(Records for the task begins)

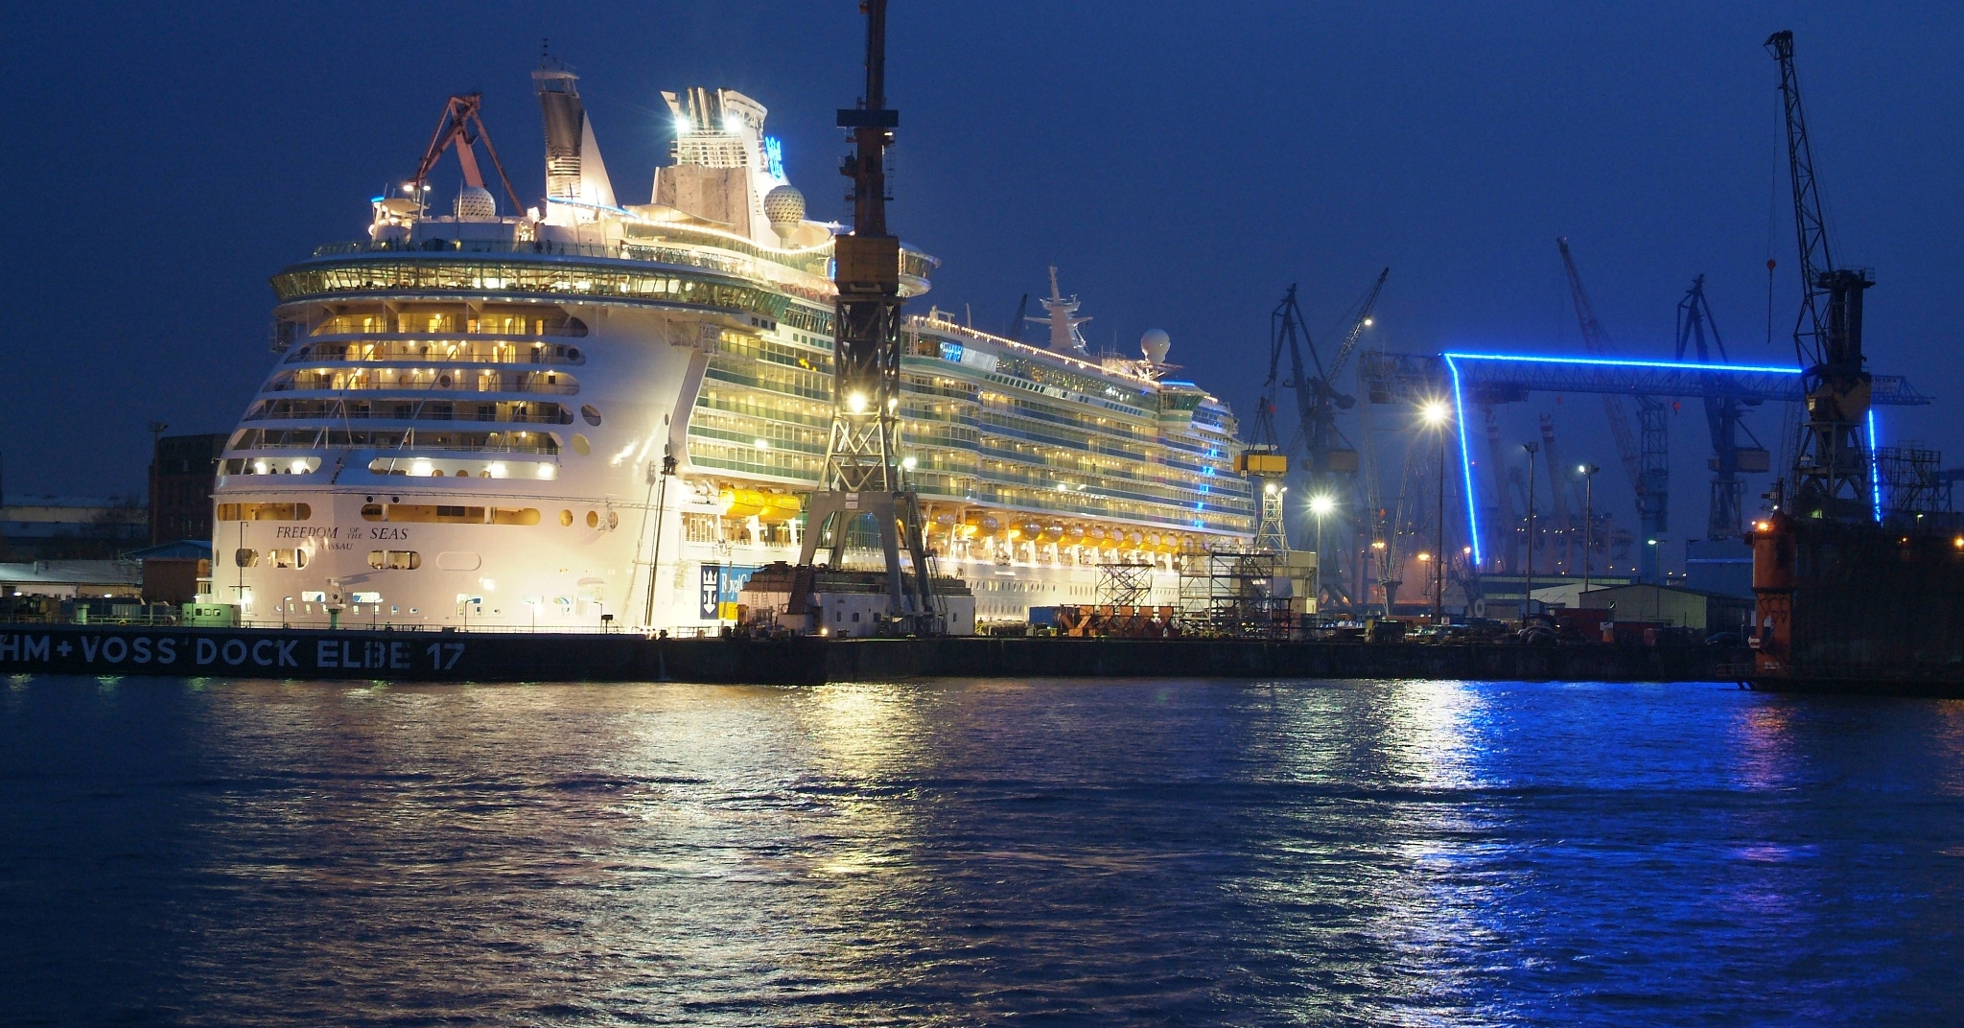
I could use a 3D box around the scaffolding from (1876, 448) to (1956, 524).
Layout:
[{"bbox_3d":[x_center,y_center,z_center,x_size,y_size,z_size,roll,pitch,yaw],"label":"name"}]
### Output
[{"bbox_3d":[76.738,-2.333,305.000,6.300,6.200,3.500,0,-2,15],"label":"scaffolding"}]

(Records for the task ends)
(Records for the task begins)

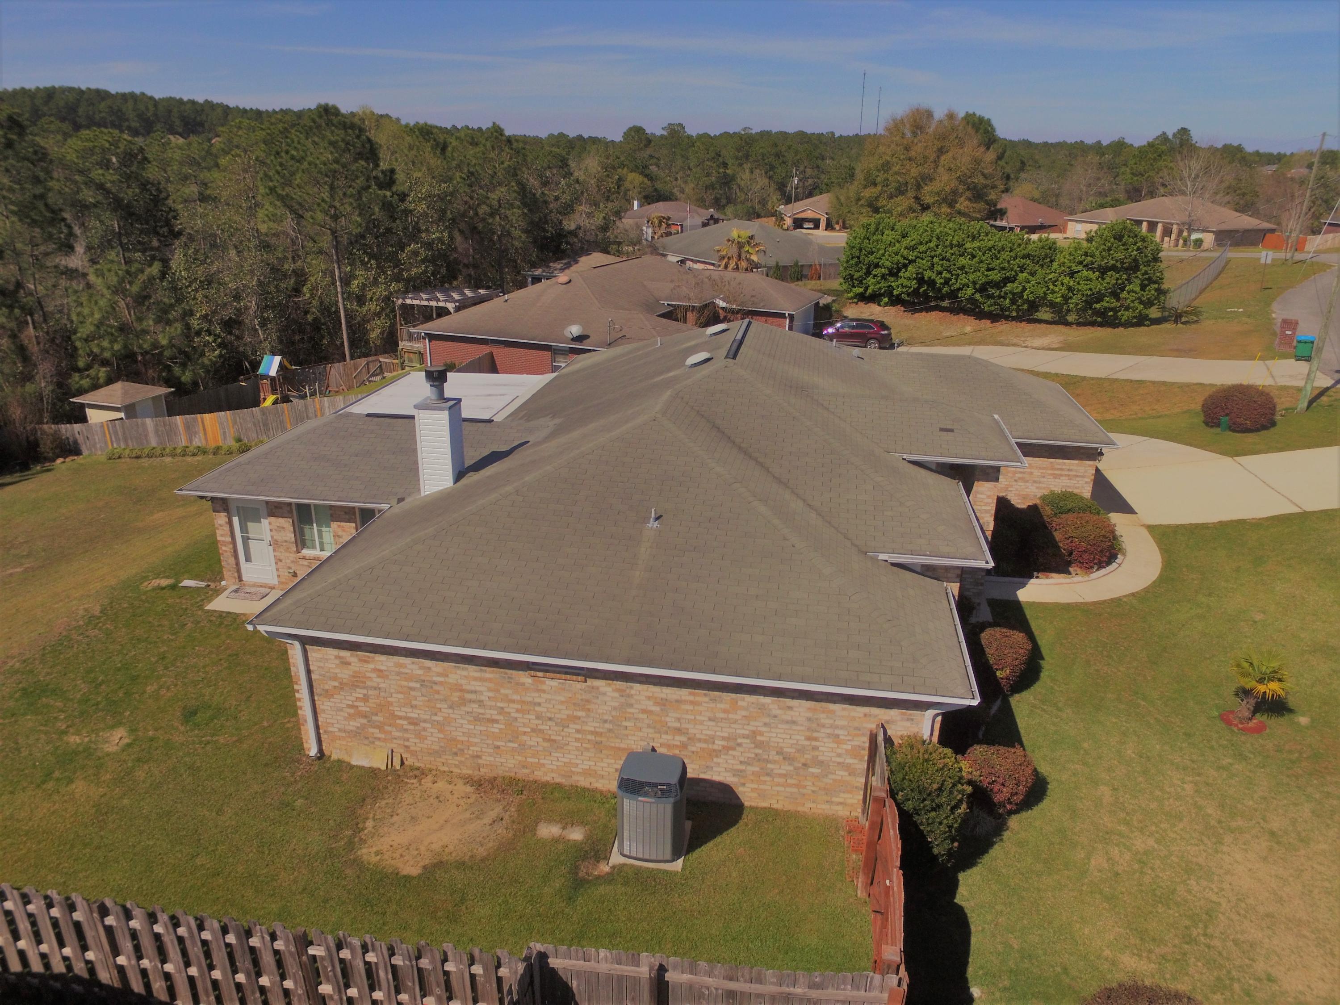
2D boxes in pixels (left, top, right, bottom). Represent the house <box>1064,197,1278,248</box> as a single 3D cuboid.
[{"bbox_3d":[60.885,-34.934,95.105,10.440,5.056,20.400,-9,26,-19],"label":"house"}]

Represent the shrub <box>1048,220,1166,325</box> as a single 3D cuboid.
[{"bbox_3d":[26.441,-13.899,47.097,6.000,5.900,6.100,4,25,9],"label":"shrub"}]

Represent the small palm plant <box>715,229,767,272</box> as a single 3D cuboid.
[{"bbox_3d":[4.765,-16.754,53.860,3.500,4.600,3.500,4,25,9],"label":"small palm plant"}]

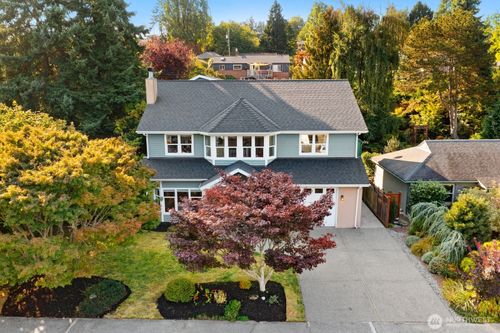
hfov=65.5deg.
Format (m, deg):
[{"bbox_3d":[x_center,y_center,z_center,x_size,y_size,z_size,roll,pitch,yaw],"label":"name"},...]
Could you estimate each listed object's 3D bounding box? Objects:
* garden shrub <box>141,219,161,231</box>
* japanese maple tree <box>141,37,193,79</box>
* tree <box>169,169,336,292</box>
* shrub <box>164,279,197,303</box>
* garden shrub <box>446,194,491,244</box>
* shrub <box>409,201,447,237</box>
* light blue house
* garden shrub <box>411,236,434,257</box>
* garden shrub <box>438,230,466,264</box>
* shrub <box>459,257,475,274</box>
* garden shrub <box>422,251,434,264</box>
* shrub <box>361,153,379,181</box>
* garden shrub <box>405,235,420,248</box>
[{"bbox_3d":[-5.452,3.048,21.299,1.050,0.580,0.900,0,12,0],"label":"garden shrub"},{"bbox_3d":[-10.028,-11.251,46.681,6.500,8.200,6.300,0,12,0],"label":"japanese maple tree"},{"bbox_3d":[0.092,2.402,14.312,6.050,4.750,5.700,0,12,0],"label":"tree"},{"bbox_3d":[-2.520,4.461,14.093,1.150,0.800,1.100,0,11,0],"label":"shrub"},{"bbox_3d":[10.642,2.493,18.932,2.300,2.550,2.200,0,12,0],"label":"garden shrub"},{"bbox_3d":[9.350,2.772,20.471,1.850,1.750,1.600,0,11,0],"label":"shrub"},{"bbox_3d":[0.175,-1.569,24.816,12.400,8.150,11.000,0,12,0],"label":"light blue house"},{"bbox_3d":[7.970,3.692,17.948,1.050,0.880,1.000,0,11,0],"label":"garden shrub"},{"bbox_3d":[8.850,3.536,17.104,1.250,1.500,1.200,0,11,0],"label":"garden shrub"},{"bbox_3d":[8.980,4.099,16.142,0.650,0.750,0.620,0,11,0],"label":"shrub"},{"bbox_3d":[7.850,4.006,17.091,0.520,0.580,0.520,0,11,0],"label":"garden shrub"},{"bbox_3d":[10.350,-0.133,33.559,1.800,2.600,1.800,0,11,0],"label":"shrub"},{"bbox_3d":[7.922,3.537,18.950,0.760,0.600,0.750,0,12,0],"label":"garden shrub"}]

(Records for the task ends)

▶ _Requirement_
Scan the data for lines containing "roll" and copy all of them.

▶ _Reply_
[{"bbox_3d":[x_center,y_center,z_center,x_size,y_size,z_size,roll,pitch,yaw],"label":"name"}]
[{"bbox_3d":[x_center,y_center,z_center,x_size,y_size,z_size,roll,pitch,yaw],"label":"name"},...]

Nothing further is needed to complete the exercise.